With the Administration indicating it's close to concluding the Trans-Pacific Partnership (TPP) negotiations, those talks and the effort to renew Trade Promotion Authority are likely to be frequent topics for these pages this year.
Today, they are the background to a question of comity and cooperation. Do the headlines, the tea leaves, suggest any real willingness on the part of America's political leaders to cooperate across party lines and between one end of Pennsylvania Avenue and another?

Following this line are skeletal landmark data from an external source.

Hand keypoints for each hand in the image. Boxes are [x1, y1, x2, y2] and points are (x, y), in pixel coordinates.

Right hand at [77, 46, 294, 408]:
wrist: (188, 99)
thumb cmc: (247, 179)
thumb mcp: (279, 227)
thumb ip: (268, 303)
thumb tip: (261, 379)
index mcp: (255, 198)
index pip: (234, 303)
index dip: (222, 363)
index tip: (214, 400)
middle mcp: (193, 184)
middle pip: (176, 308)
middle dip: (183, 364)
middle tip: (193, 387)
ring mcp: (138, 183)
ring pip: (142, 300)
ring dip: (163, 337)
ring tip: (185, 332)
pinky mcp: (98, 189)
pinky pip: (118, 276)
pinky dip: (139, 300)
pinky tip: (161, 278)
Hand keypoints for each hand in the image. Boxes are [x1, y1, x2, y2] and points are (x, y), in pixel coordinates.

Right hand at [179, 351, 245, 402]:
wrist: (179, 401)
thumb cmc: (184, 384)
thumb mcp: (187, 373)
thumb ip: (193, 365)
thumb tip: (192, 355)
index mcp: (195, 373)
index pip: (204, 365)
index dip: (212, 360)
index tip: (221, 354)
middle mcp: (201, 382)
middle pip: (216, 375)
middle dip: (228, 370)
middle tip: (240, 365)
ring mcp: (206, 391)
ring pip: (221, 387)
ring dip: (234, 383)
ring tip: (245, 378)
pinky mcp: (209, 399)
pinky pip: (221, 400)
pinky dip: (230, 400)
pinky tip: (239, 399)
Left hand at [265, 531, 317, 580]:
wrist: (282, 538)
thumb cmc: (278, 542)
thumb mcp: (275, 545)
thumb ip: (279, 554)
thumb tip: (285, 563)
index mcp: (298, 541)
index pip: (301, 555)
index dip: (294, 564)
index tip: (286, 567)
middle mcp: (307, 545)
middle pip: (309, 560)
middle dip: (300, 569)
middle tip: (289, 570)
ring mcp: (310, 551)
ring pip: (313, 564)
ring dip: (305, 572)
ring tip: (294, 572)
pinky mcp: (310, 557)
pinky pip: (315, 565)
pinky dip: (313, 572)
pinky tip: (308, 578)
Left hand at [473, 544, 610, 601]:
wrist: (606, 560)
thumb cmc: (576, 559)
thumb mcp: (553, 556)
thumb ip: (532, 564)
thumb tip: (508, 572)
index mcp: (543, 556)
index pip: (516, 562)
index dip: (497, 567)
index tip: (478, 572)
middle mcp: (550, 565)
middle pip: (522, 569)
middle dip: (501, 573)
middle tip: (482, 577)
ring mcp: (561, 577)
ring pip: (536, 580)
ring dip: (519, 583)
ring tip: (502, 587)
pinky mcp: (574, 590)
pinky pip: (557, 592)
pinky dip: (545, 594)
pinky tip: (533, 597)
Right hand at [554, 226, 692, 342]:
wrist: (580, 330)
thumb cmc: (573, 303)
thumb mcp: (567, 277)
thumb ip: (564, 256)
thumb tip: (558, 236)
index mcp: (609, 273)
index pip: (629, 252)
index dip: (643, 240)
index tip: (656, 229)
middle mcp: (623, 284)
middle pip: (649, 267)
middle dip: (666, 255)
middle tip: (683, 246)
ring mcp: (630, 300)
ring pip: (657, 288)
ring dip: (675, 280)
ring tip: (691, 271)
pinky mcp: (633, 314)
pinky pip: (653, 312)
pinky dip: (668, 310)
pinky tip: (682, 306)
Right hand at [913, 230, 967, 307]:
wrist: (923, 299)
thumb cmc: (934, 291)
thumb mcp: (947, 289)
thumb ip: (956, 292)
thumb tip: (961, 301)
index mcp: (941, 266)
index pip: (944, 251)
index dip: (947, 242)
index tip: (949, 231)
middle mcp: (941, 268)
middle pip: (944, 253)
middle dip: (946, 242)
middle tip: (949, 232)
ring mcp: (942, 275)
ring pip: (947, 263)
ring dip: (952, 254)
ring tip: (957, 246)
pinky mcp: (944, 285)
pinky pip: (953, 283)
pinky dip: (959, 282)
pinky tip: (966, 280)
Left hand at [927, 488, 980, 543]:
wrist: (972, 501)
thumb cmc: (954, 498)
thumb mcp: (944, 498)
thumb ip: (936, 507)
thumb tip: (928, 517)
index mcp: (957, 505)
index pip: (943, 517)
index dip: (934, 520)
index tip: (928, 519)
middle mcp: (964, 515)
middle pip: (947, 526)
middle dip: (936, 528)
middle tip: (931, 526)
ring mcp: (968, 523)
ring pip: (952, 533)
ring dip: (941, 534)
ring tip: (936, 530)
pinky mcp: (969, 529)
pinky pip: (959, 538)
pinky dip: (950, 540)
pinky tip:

The Embrace. It wasn't exactly Rodin's kiss. This is politics not romance. But the picture
The Wall Street Journal ran on its front page yesterday - an embrace between House Speaker
John Boehner and House Minority Leader
Nancy Pelosi - gave us a laugh and a little hope.
McConnell on Reid.
Senator Reid of Nevada, the Minority Leader in the 114th Congress, injured himself last weekend and could not come to Washington this week. In his remarks in the Senate on Tuesday (January 6), Senator McConnell took note, saying:
"I want to say a word about our colleague from Nevada. Senator Reid is a former boxer. He's tough. I know he'll be back in fighting form soon enough."
That too was encouraging.
Regular Order. Finally, the message of the longer floor speech Senator McConnell gave yesterday was also encouraging. In their headline for it, his office put the emphasis on "Jobs Legislation [and] Concerns of the Middle Class." As we read the speech, however, it was essentially a speech about the Senate and its place in American democracy. And it included these statements:
"We need to return to regular order. ...
"Because we're only going to pass meaningful legislation if members of both parties are given a stake in the outcome."
***
William Maxwell's beautiful novel
Time Will Darken It is not a political book. It's about life in a small town in the early years of the 20th Century. But these early days of the 114th Congress made us think of it, especially the epigraph. It's a little long-we'll shorten it here-but in it Maxwell quotes the 17th Century Spanish painter
Francisco Pacheco on the art of painting landscapes. Pacheco wrote:
"The order observed in painting a landscape-once the canvas has been prepared-is as follows. ... It must not be dark; on the contrary, it must be rather on the light side because time will darken it ..."
Francisco Pacheco
One has to wonder, are the few signs of cross-party cooperation we have seen this week bright enough to carry the U.S. system to one or more real successes in trade this year? We don't know. We hope so. We would have wished for an even brighter picture, because, as Pacheco said, time will darken it.